Implementation Notes

Very large file support -> stream reading files
- this could cause many slow-downs
#begin_ blocks could cause a problem
Tables
Agendas? Calendar?
meta data
- stored with the element?
- could be used to assist mapping (i.e. UIDs)
need to support writing certain text in different encoding
need to be able to add and remove features / rule conservatism
- mapping conservatism
- this will automatically affect change detection
  - will rules be needed for this?
- change merging rules
there will be some user defined values that are not defined in this file
are there any other org-mode rules that wont be in the file?

What I don’t have to do

detection of file name changes

Potential Problems

Commit and Merge timing problems

A merge will always be the same for two files. However, the order of mergin and branching can sometimes produce different files. This problem stems from the fact that ‘diff’ is the difference between two repository states, and merges aren’t transitive across a branches history. http://r6.ca/blog/20110416T204742Z.html

example master and branch

edit branch edit master merge master -> branch edit master merge master -> branch

can produce different results from a merge than

edit branch edit master edit master merge master -> branch

how to combat? I think that this can be combated by keeping unique IDs for headings, like in mobile org.
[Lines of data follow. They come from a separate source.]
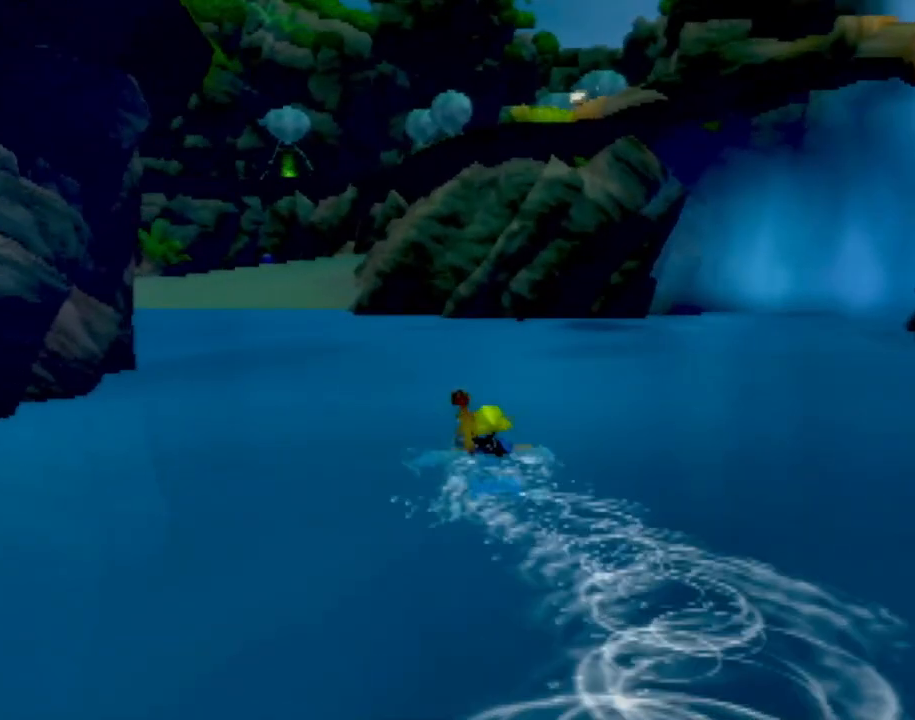
{"buttons": [], "left_stick": "up", "events": [[50, "left_stick", "up"], [184, "left_stick", "center"], [250, "left_stick", "up"], [384, "left_stick", "center"], [434, "left_stick", "up"]]}
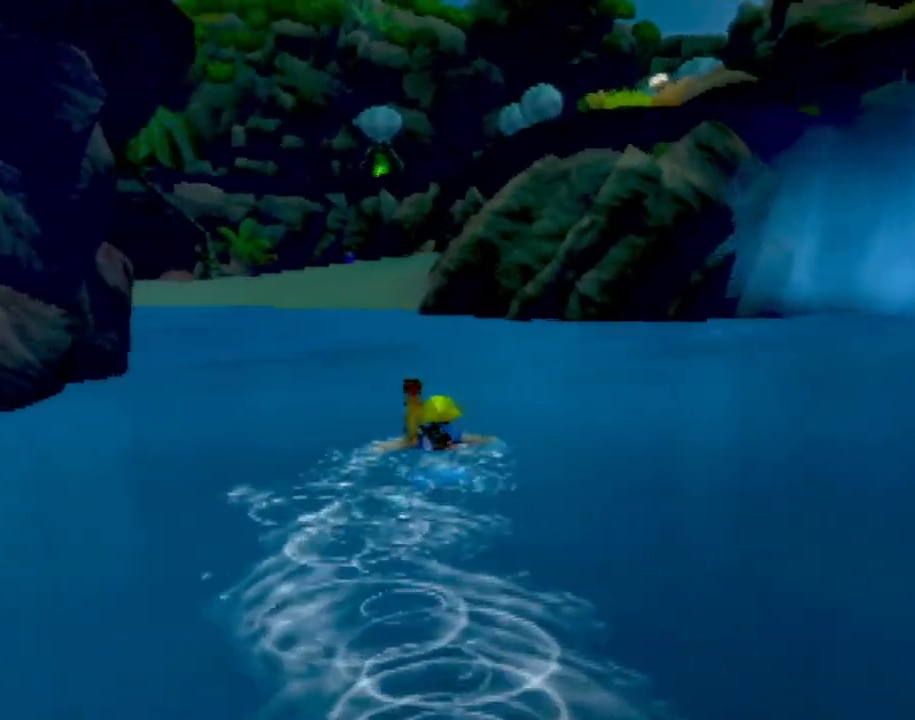
{"buttons": [], "left_stick": "center", "events": [[66, "left_stick", "center"], [150, "left_stick", "up"], [250, "left_stick", "center"], [333, "left_stick", "up"], [484, "left_stick", "center"]]}
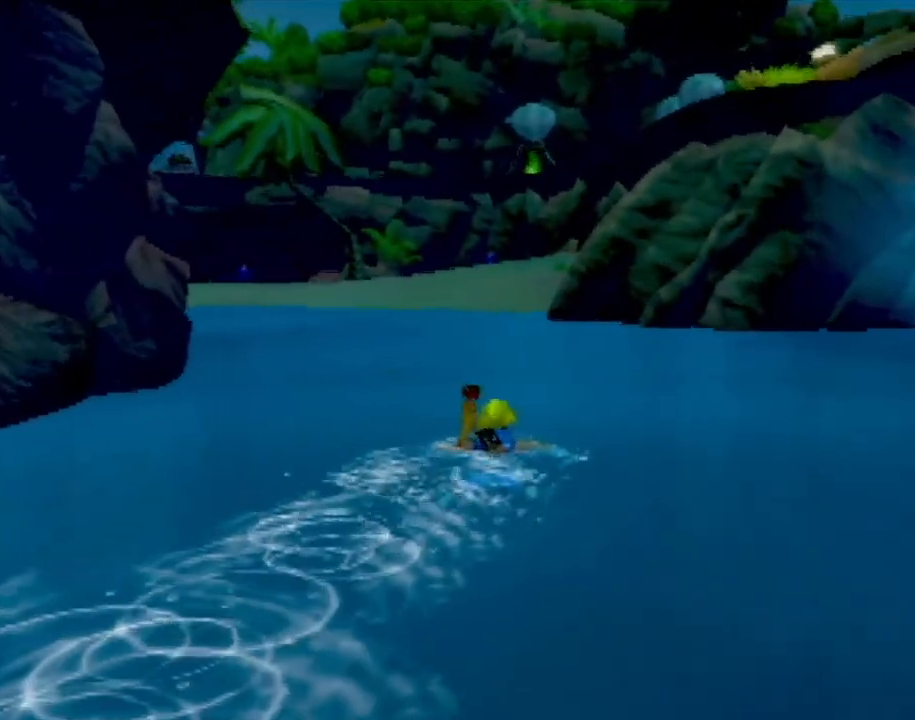
{"buttons": [], "left_stick": "down-left", "events": [[34, "left_stick", "up"], [184, "left_stick", "left"], [367, "left_stick", "down-left"]]}
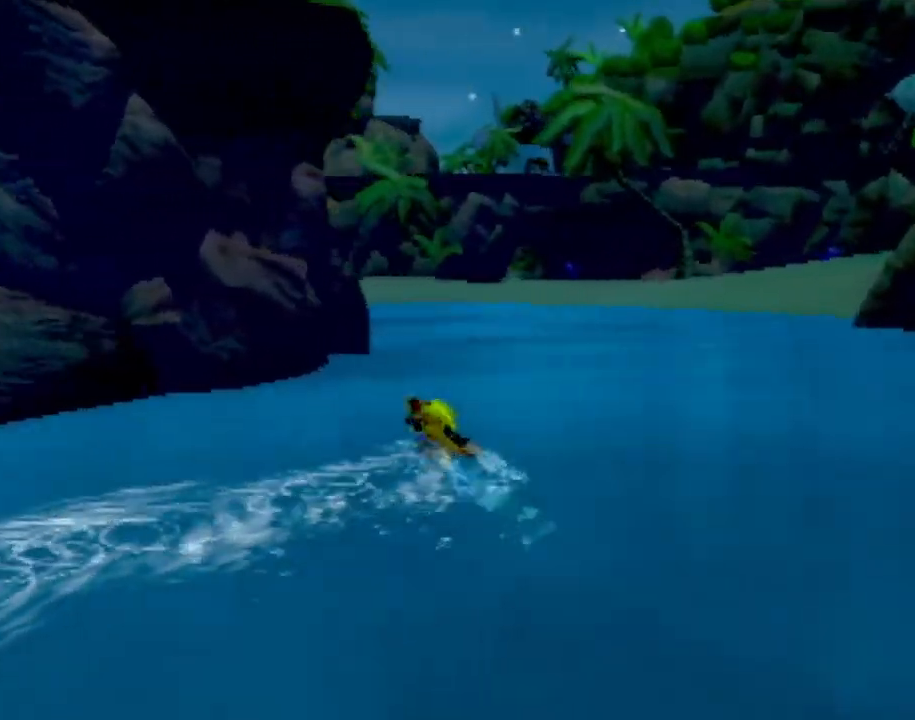
{"buttons": [], "left_stick": "left", "events": [[150, "left_stick", "left"]]}
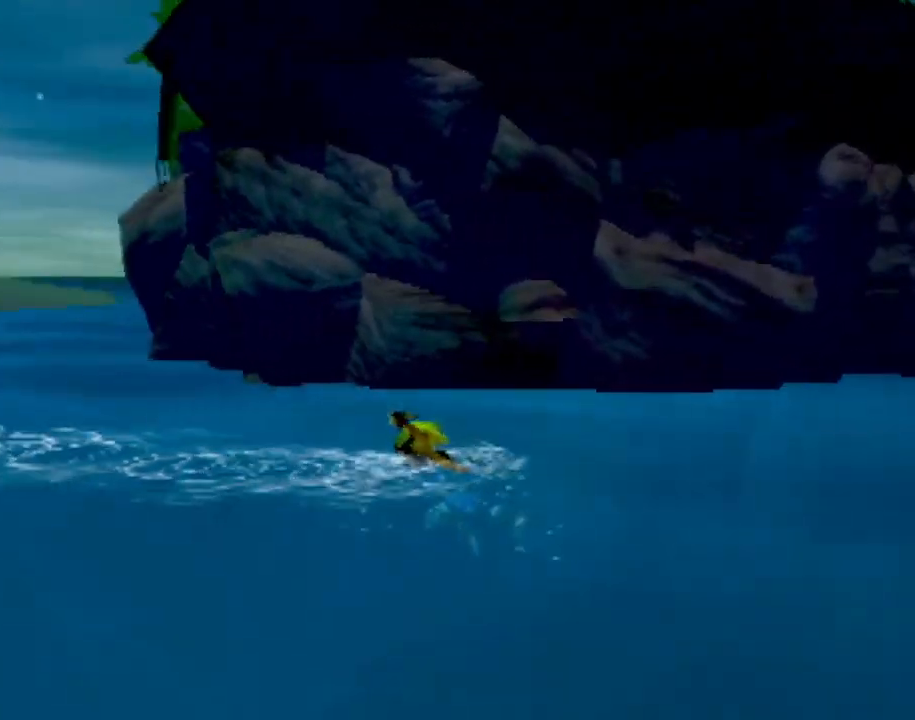
{"buttons": [], "left_stick": "up", "events": [[67, "left_stick", "center"], [184, "left_stick", "up"], [301, "left_stick", "center"], [401, "left_stick", "up"]]}
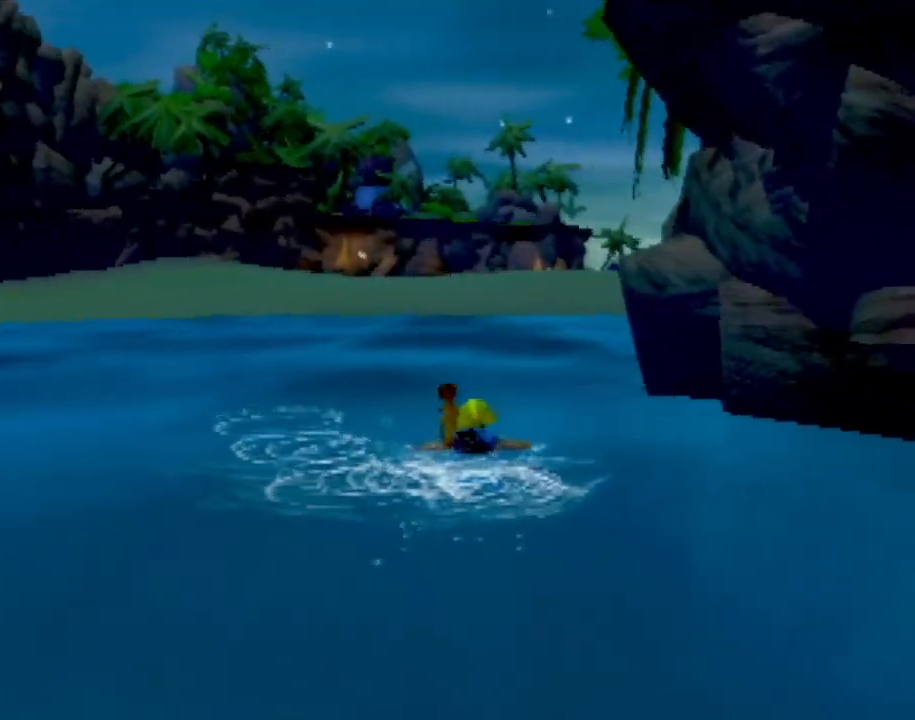
{"buttons": [], "left_stick": "up", "events": [[16, "left_stick", "center"], [83, "left_stick", "up"], [233, "left_stick", "center"], [300, "left_stick", "up"], [434, "left_stick", "center"], [500, "left_stick", "up"]]}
caveats? what if someone is relying on the non-transitive behavior? (i don’t know how)

Prototype

Parsing

elements: the only element in the prototype is headlines
headlines
- identified by a newline staring with stars and ending with a space
- headline level is the number of stars
- following text is the title
everything not in a title is in the text
- text in the prototype is not its own element, just a property of the heading
the file is parsed into a tree
- with all headings considered a subheading, top level headings are a subheading of the document
if a heading level is skipped (i.e. going from * to ***) it is still a child of the other
headings are all assumed to be unordered
the entire file is loaded into memory and must remain until an org_document no longer needs to exist

Mapping

mapping is the process of matching two headings in a file
a mapping can represent indistinguishable elements
it is expected that as the files are processed, they will change into
mappings are stored in a hiearchy, with the same as the elements
mapping happens with a locality heurisitic

Changes

detected by matching a heading title exactly
measuring changes from the ancestor to each of the new files
each heading will have 2 pointers to changes that affect them
if there are 2 changes to a heading, then there is a conflict
if there are two headings of the same name, it will always produce a conflict (should this be implemented?) when removing, or when 2 change text
every heading which is indistinguishable must have headings
changes are ‘add heading’, ‘remove heading’, ‘change text’
a heading must be in the same place
changes are actually applied when the document is printed to a file
- conflict messages are automatically inserted

Changes

There are only basic changes for unordered lists implemented:
Add heading
- when a new heading has been added to the current spot
Remove heading
Modify text
Move a heading

Difference Detection

use the same difference detection algorithm used in the UNIX diff program[fn:4] for ordered lists

Output

-

Org-merge-tool

Org-Mode Data Representation

Elements below a heading will be considered unordered
Numbered list
- Identified as a whole if it matches exactly

Org-mode Document Elements

Headlines

Headings will be considered unordered trees
- A heading will be matched by its UID if it has one
- headings will be matched by their title otherwise
Never ordered
- Keywords not apart of the name

Keywords

TODO, user defined, properties
perfile keywords #+TODO:

What is a perfile

Cookies: [#A]

always in square brackets?
Always in headings?
[#A], [0%], [0/0]

Plain lists

within an outline tree entry
unordered (start with ‘-‘, ‘+’, ‘*’ as bullets)
ordered (numeral followed by
description (i.e. ::) (considered unordered items)
ends at two blank lines or less indented
must have the same indentation level
can have checkboxes

Blocks #BEGIN_.. blocks

#+STARTUP

Drawers

:DRAWERNAME: this dra :END:
time stamp note in a drawer (C-c C-z)
drawers need to be defined in variable org-drawers
- or by file basis: #+DRAWERS: HIDDEN PROPERTIES STATE
PROPERTIES for properties

Properties

always in PROPERTIES drawer

Can Properties be consolidated with drawers?

Timestamps

in < > or [ ] brackets at the end of a headline
- Can actually be placed almost anywhere
- Can be inside

Footnotes

[[fn:2]
[fn:1] footnotes!
footnote inline definitions[fn:3]
- [fn:: this is inline]
there is a function to automatically
footnote defintions do not need to be ordered
- see org-footnote-auto-label

Tables (needs more work)

table row order might matter
’/’ must be first field,
- only 1?
Table references will be updated to match

Define Table Elt

Calculations? Exist?

Hooks?

org-footnote-auto-adjust fixes footnote defintion order

Command Line Interface

The cli will be written using argp and will conform to the gnu standards. Existing mergetool interfaces will be used a basis.

Options

Command Line Output

File Output

Merge Strategies

TODO-List

Lexer

Responsibilities

The Lexer is responsible for:

Complete Analysis of the input files
- There is no longer any parser preforming intermediate analysis.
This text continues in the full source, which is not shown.